Do you suffer from a pathology of the cornea ? You’ve come to the right place !

Many diseases of the cornea can be treated by doing a corneal transplant, or ‘graft’. The most common indications are a loss of transparency from scarring or perhaps edema, or corneal distortion; usually keratoconus.

When the techniques are well mastered, the post-operative follow-up is simple: post-operative treatment is local, in the form of eye drops and is not restrictive.

The graft is either a ‘penetrating keratoplasty’ graft, often called ‘P.K’ or it is an ‘posterior lamellar keratoplasty’, known as ‘P.L.K’. The choice of the type of graft depends on the location of the problem. Lamellar grafts have the advantage of being more respectful to the normal ocular structure; therefore visual recovery is normally faster.

 

 

Penetrating Keratoplasty

Endothelial corneal graft (or posterior lamellar keratoplasty - P.L.K)

Endothelial corneal transplantations can treat damage to the corneal endothelium. The endothelium is a thin unicellular layer that lines the inner surface of the cornea. Its job is to regulate the amount of aqueous humor (eye fluid) in the eye that infiltrates naturally into the cornea.

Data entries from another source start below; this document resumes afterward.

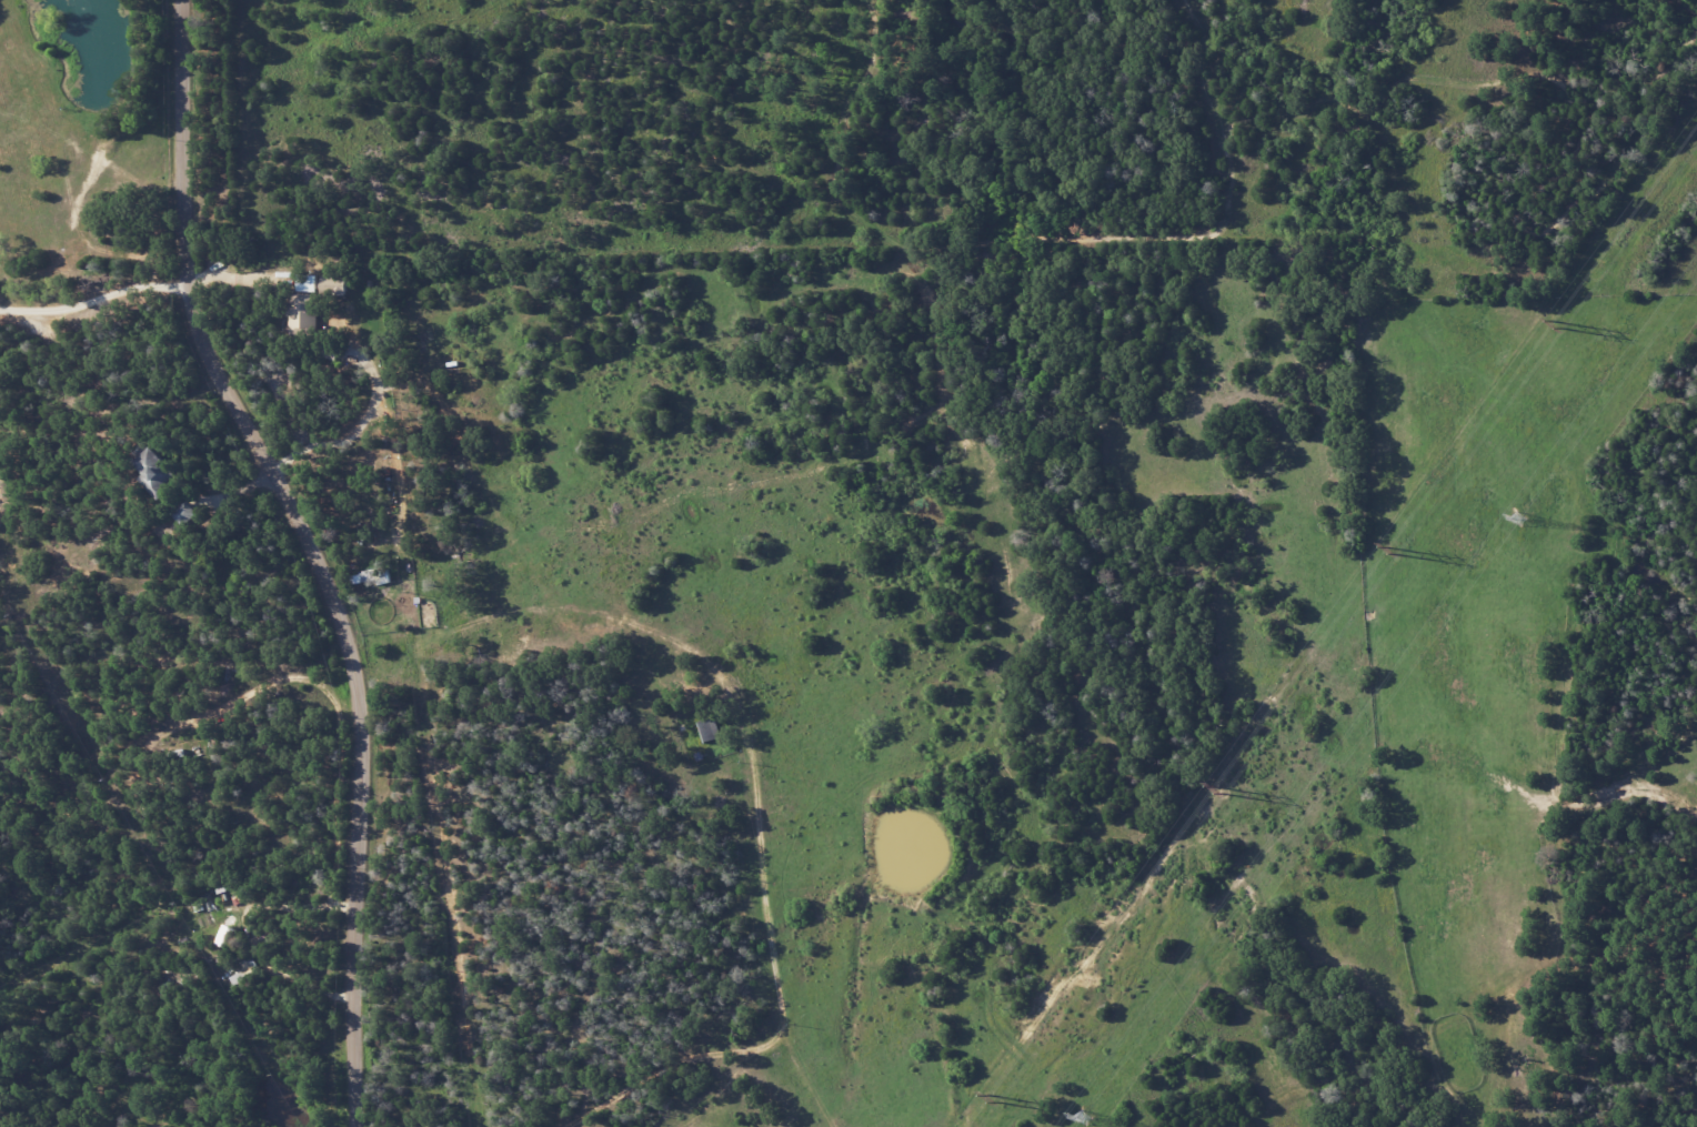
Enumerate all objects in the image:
road: (1213, 59)
road: (1243, 118)
building: (306, 283)
building: (333, 285)
road: (95, 313)
building: (302, 313)
power tower: (1554, 325)
road: (357, 439)
building: (158, 470)
building: (184, 513)
power tower: (1517, 519)
power tower: (1390, 552)
road: (313, 553)
building: (709, 729)
power tower: (1217, 792)
road: (252, 934)
building: (225, 936)
building: (244, 969)
power tower: (995, 1100)
power tower: (1086, 1120)
building: (0, 1126)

Endothelial cells may become less numerous due to:
1/ Pathologies: the most well-known is ‘cornea guttata’ also known as Fuchs dystrophy.
2/ Trauma; most often surgical: e.g. difficult cataract surgery or certain intraocular lenses placed against the inner surface of the cornea used to correct myopia.

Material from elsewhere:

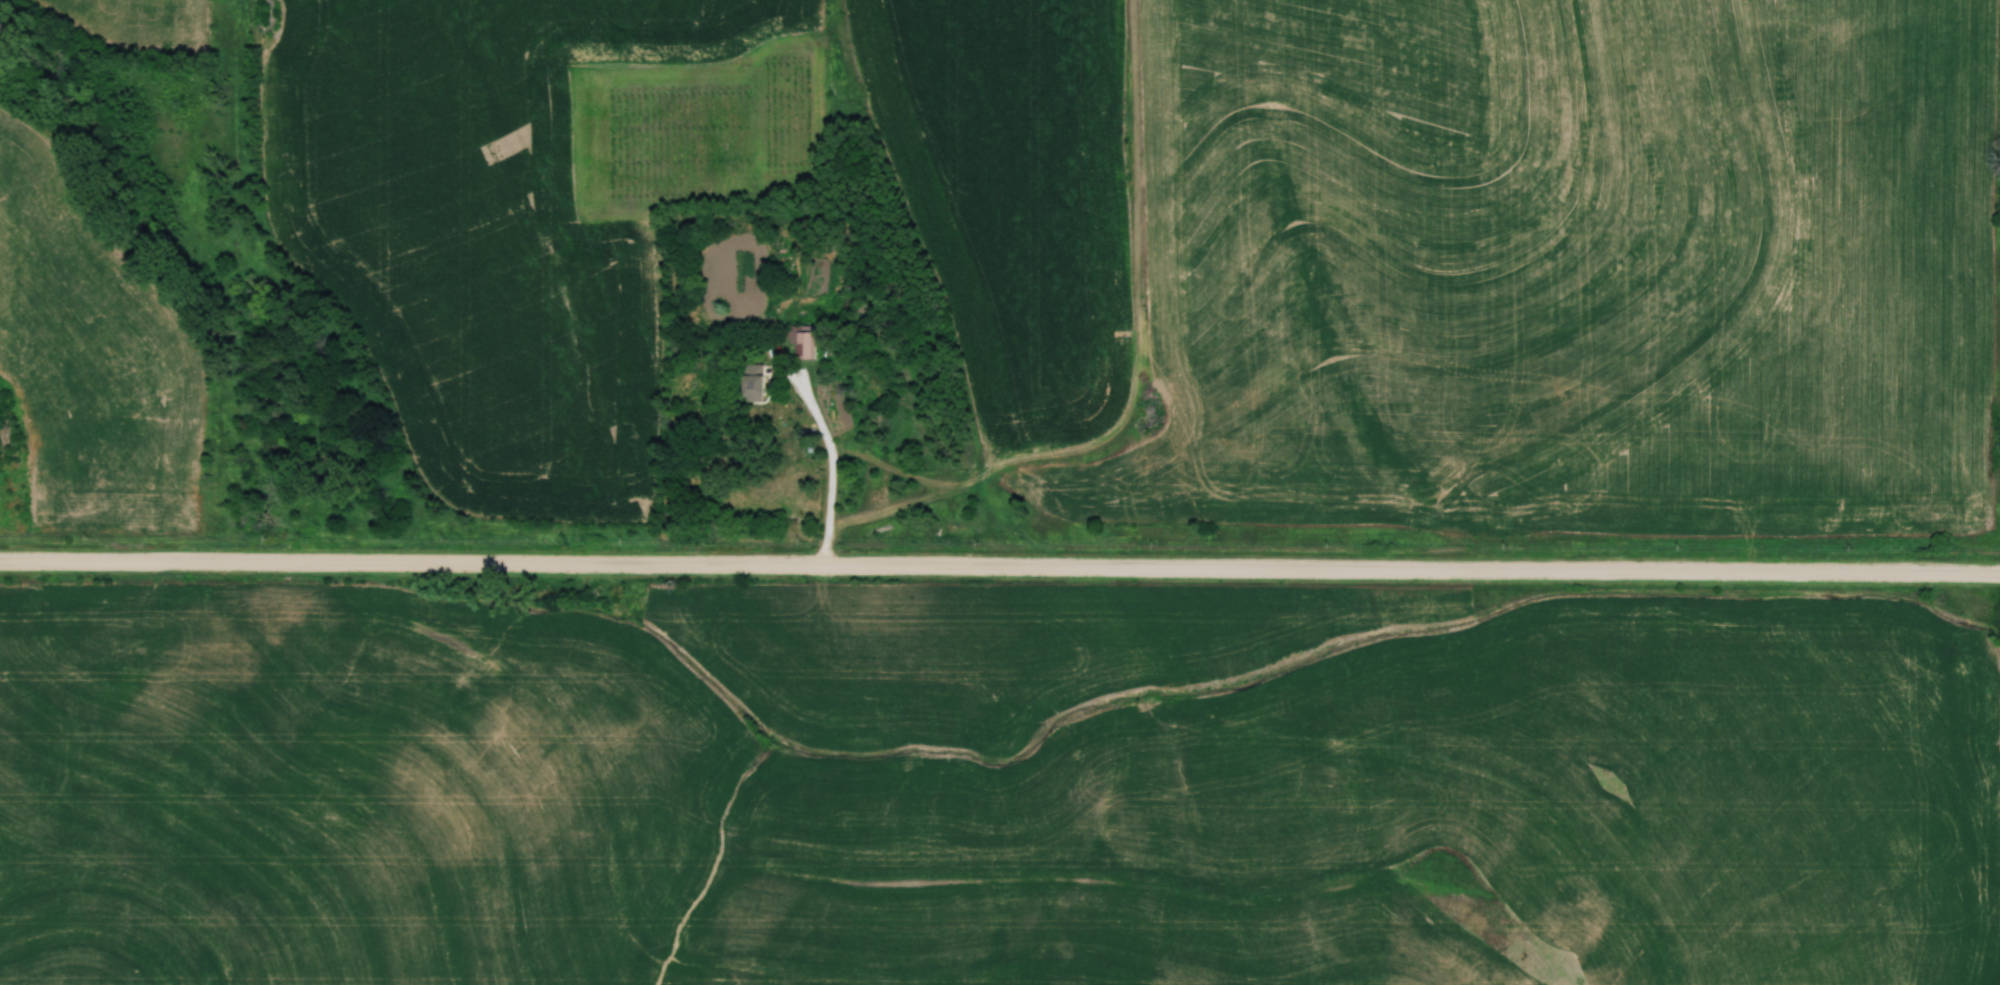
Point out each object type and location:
building: (802, 342)
building: (752, 384)
road: (834, 471)
road: (999, 568)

Endothelial cells can not regenerate. When their number is too low, the endothelial pump function becomes insufficient, which means that the amount of fluid contained in the thickness of the cornea becomes too large. This is called corneal edema. The cornea loses its transparency meaning that the vision is then altered.

Previously, corneal edema was treated by a penetrating transplant (total graft) which consisted of replacing the entire thickness of the cornea. This technique required a 360° incision of the cornea. The current surgical technique - endothelial grafting - allows the surgeon to replace only the diseased part of the cornea: the endothelial layer.

The advantages of this partial graft are mainly related to the reduced size of the incision:

  • Eye trauma is limited
  • Induced astigmatism is weak
  • No stitches needed
  • Local anesthesia is possible

Visual recovery lasts about one month versus up to one year with a total graft. Average recovery quality is 12/20 but can reach 20/20.

After surgery it is necessary to wear glasses to correct the induced astigmatism, of which the severity is generally low, contrary to the correction required after a total graft which can induce an astigmatism of generally four to five diopters.

The procedure :

The operation is carried out as an outpatient procedure in the same way as for a cataract operation. You enter the clinic on the morning of the operation and you can return to your home the same evening.

Anesthesia is usually local. The procedure lasts about 20 minutes. It consists of :

  • Grafting of healthy endothelial cells
  • Removing the diseased endothelial layer by a small incision
  • Inserting a ‘lamella’ -a thin layer of cells- carrying healthy endothelial cells through the incision
  • Keeping this lamellae placed on the inner face of the cornea thanks to an injection of an air bubble which evacuates itself in a few hours
 
POST OPERATION

The surgical processes are generally almost painless. A feeling of "grains of sand" is common during the first few hours. Headaches are possible.

The post-operative treatment is local (eye drops) and it lasts for 9 months. The objective is to prevent post-operative infection and reduce the risk of rejection.

During the week following the operation, you must:

  • Avoid dusty environments
  • Do not rub your eye
  • Disinfect your hands often with a hydro-alcoholic gel, especially when instilling eye drops

Your post-operative follow-up will consist of several check-up visits: the day after the operation, 8 days after, 1 month after, 3 months after, 1 year after, and then every year.